A little OT: This was following 9/11, and on the same month my dad passed away unexpectedly, so it was a strange time, but I had Civ3 and it helped me through my grief. I had something to look forward to, and to play.
Back on topic - What struck me about the game was everything was new. There were now borders & culture and the AI understood it. The national treasury was where your income flowed through. Units were supported by your empire, not by your cities. There were even sort of interesting mechanics like AI governors who would sort-of remember what you were building and suggest things a long the same line, though Soren never got it to work properly, it was still an interesting thing to see.
The diplomacy was amazing coming from Civ2/TestofTime. The AI on large pangea games (16 AI all at once) was a thing, and it created some very interesting diplomatc/wold spanning results. The trade table was amazing and fresh. You could offer your own deals and almost everything had a price (later on, people found out how to make interest bearing loans and make arbitrage trades. ) I remember someone had found a bug in the unpatched vanilla game where if you beat down a Civ badly enough, you could get them to pay you increadible gpt (something like 500 gpt) even if they didn't have the income. The game was just printing money from thin air, but the strategy was called 'vassal strategy' and the word stuck, and it was discussed ad nauseum even after it was patched. People wanted something like vassals in Civ3.

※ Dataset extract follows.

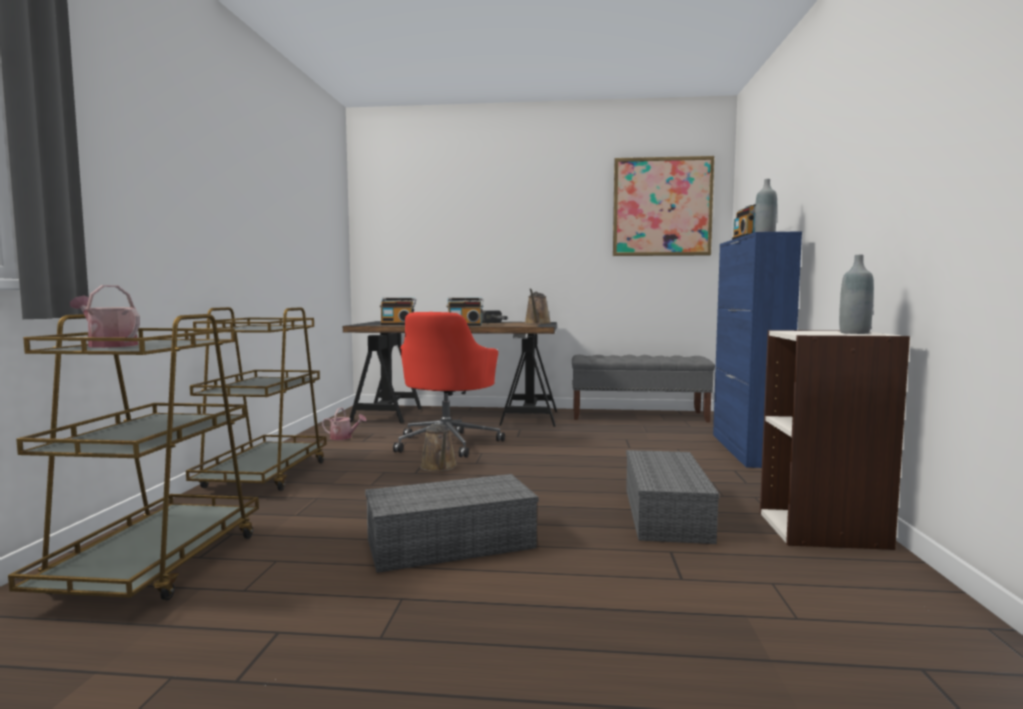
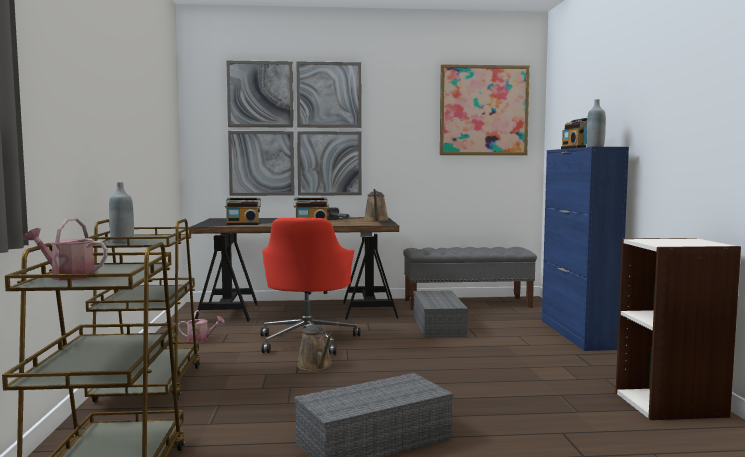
camera: 10 degrees left, 0 degrees up
grey storage box [626,450,719,544] -> grey storage box moved to [413,291,468,338]
grey bottle [839,255,874,334] -> grey bottle moved to [109,182,134,243]
none -> picture [226,60,362,196]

I'd like to think that bug led directly to the Vassal system in Civ4, but that's really just conjecture on my part.
I miss that freshness. Civ5 had 1UPT, but the release version was so buggy, I spent most of my time angry *at the game* and defending it from the trolling it was getting. The game has certainly improved by leaps since, but I don't know if I'd ever experience the awe I did with Civ3 back in October of 2001.